Update the lines of each row by replacing "common name" with "vernacular name" and keeping everything else unchanged. Leave the pictures out of your answer.

Dataset records
****
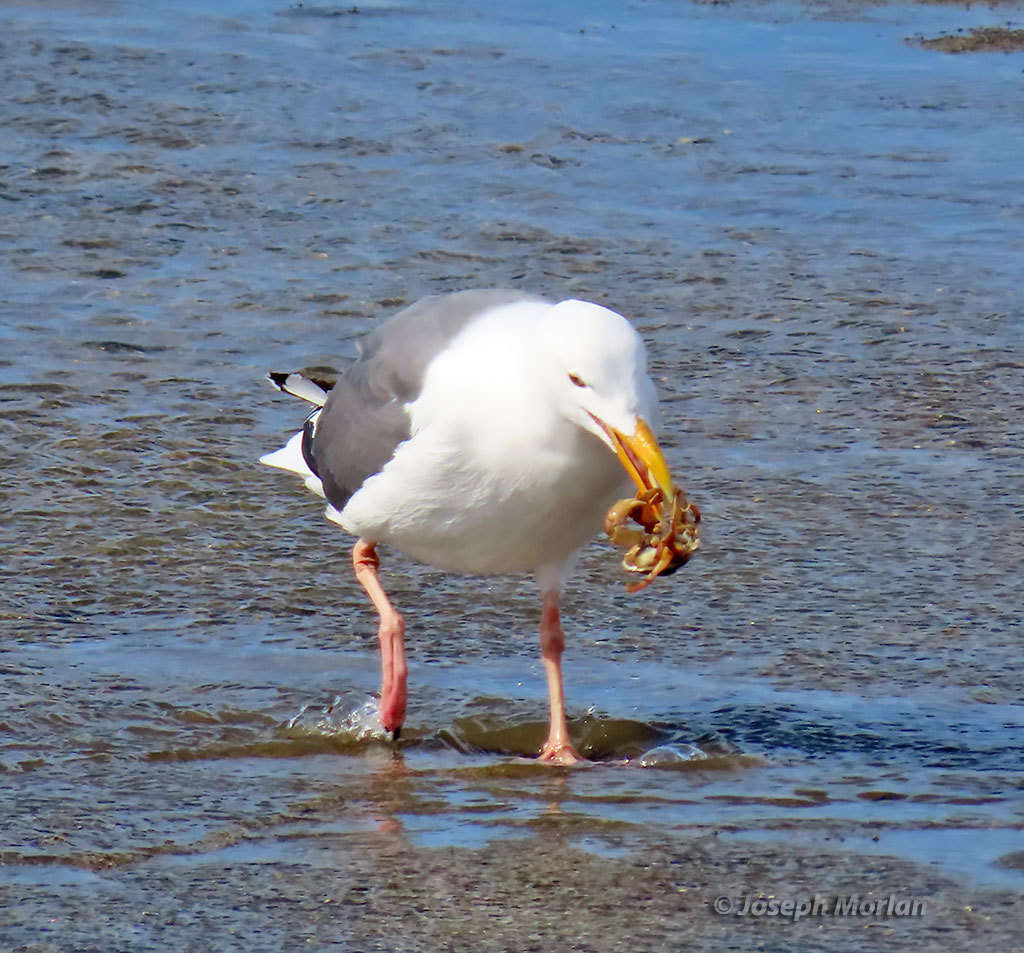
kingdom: Animalia
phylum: Chordata
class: Aves
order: Charadriiformes
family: Laridae
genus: Larus
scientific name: Larus occidentalis
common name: Western gull
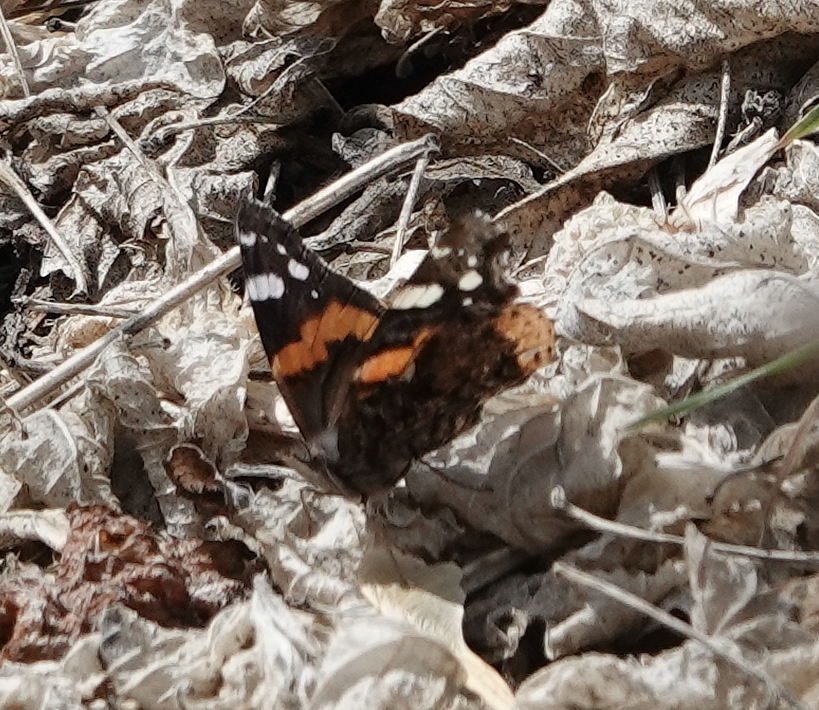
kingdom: Animalia
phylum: Arthropoda
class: Insecta
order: Lepidoptera
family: Nymphalidae
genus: Vanessa
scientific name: Vanessa atalanta
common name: Red admiral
****
__Result for this exercise__.
kingdom: Animalia
phylum: Chordata
class: Aves
order: Charadriiformes
family: Laridae
genus: Larus
scientific name: Larus occidentalis
vernacular name: Western gull
kingdom: Animalia
phylum: Arthropoda
class: Insecta
order: Lepidoptera
family: Nymphalidae
genus: Vanessa
scientific name: Vanessa atalanta
vernacular name: Red admiral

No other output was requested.